Les attentes placées au nº1 de l’équipe nationale de football, Oumar Tchomogo, n’ont pas été comblées. Conséquence, son bail ne sera pas renouvelé. Ainsi, le ministre dans sa note a été clair : «Tout en saluant les efforts fournis par M. Oumar Tchomogo dans le cadre de sa mission de sélectionneur national, je me dois de vous faire part de la volonté du gouvernement d’impulser une dynamique plus forte à nos équipes nationales de football.» En juin 2015, Oumar Tchomogo prenait en main la destinée de l’équipe nationale suite au limogeage du sélectionneur d’alors, Didier Ollé Nicole. Après deux ans passés à ce poste, le bilan semble flatteur.

Certes, Tchomogo à la tête de la sélection nationale A, c’est 14 matchs disputés pour cinq victoires, cinq nuls et quatre défaites. Mais l’ancien joueur de Grenoble n’a jamais réussi à qualifier le Bénin pour une compétition officielle.
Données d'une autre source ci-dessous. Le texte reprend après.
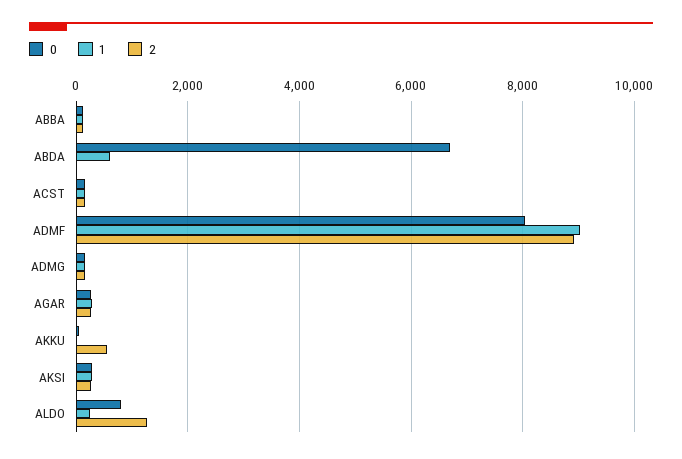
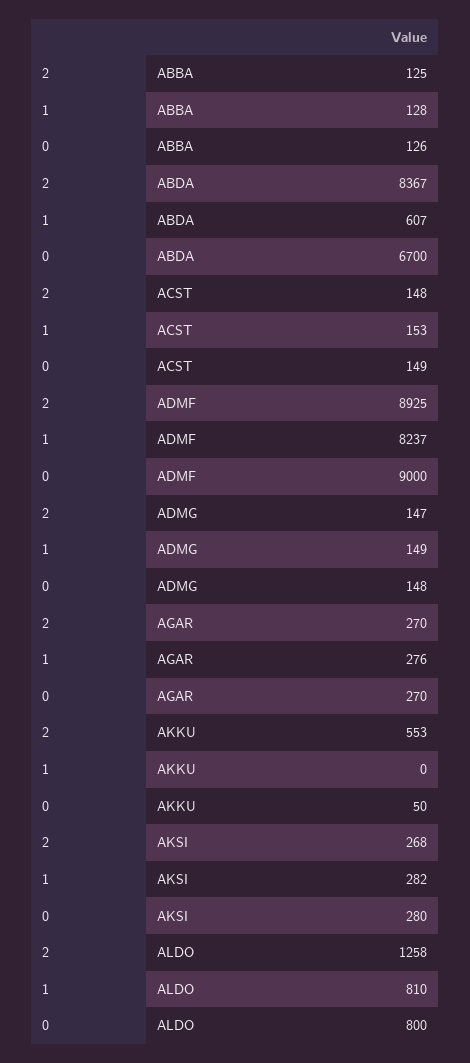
2, ABDA: 0 -> 8367
0, ADMF: 8000 -> 9000
1, ADMF: 9000 -> 8237
1, ALDO: 200 -> 810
C’est toujours le même son de cloche : «nous sommes à deux doigts de…». Si certains pensent qu’il lui manque d’expérience — surtout que c’est sa toute première expérimentation sur un banc de touche —, d’autres parlent d’une badluck.

On se souvient essentiellement du “tsunami” de Bamako (défaite 5-2 qui a coûté la qualification à la CAN aux écureuils), de l’élimination du Mondial 2018 par le Burkina-Faso ou encore l’éviction du CHAN par le Nigéria avec les locaux. Son dernier match disputé récemment face au Congo, qui devrait être une occasion de rattrapage pour lui, n’a été que la confirmation de son incapacité. Toujours aussi impuissant face aux assauts adverses. Néanmoins, s’il a échoué avec les A, Tchomogo a tout de même réussi, qu’on le veuille ou non, à mettre en place une équipe nationale plus ou moins compétitive. Il a pris cette sélection au moment où il n’y avait pas de championnat, mais, cahin-caha, a pu laisser son empreinte à ce niveau-là.

Des défis pour le prochain manager

Le successeur de Oumar Tchomogo devrait non seulement être un homme d’expérience, mais doit aussi et surtout réussir à panser les blessures laissées par Tchomogo dans le cœur du public sportif béninois. Panser ses plaies revient à mettre en place une équipe nationale de renom avec à la clé un fond de jeu clair.

Le futur dirigeant devra faire participer le Bénin à des compétitions d’envergure internationale. Hisser le Bénin au niveau des géants d’Afrique tels le Ghana, le Nigeria, le Maroc ou encore la Côte d’Ivoire. La fédération de son côté devra déconcentrer les pouvoirs afin d’éviter le cumul de poste. Le challenge semble lourd, mais il est temps que le vol sportif béninois décolle.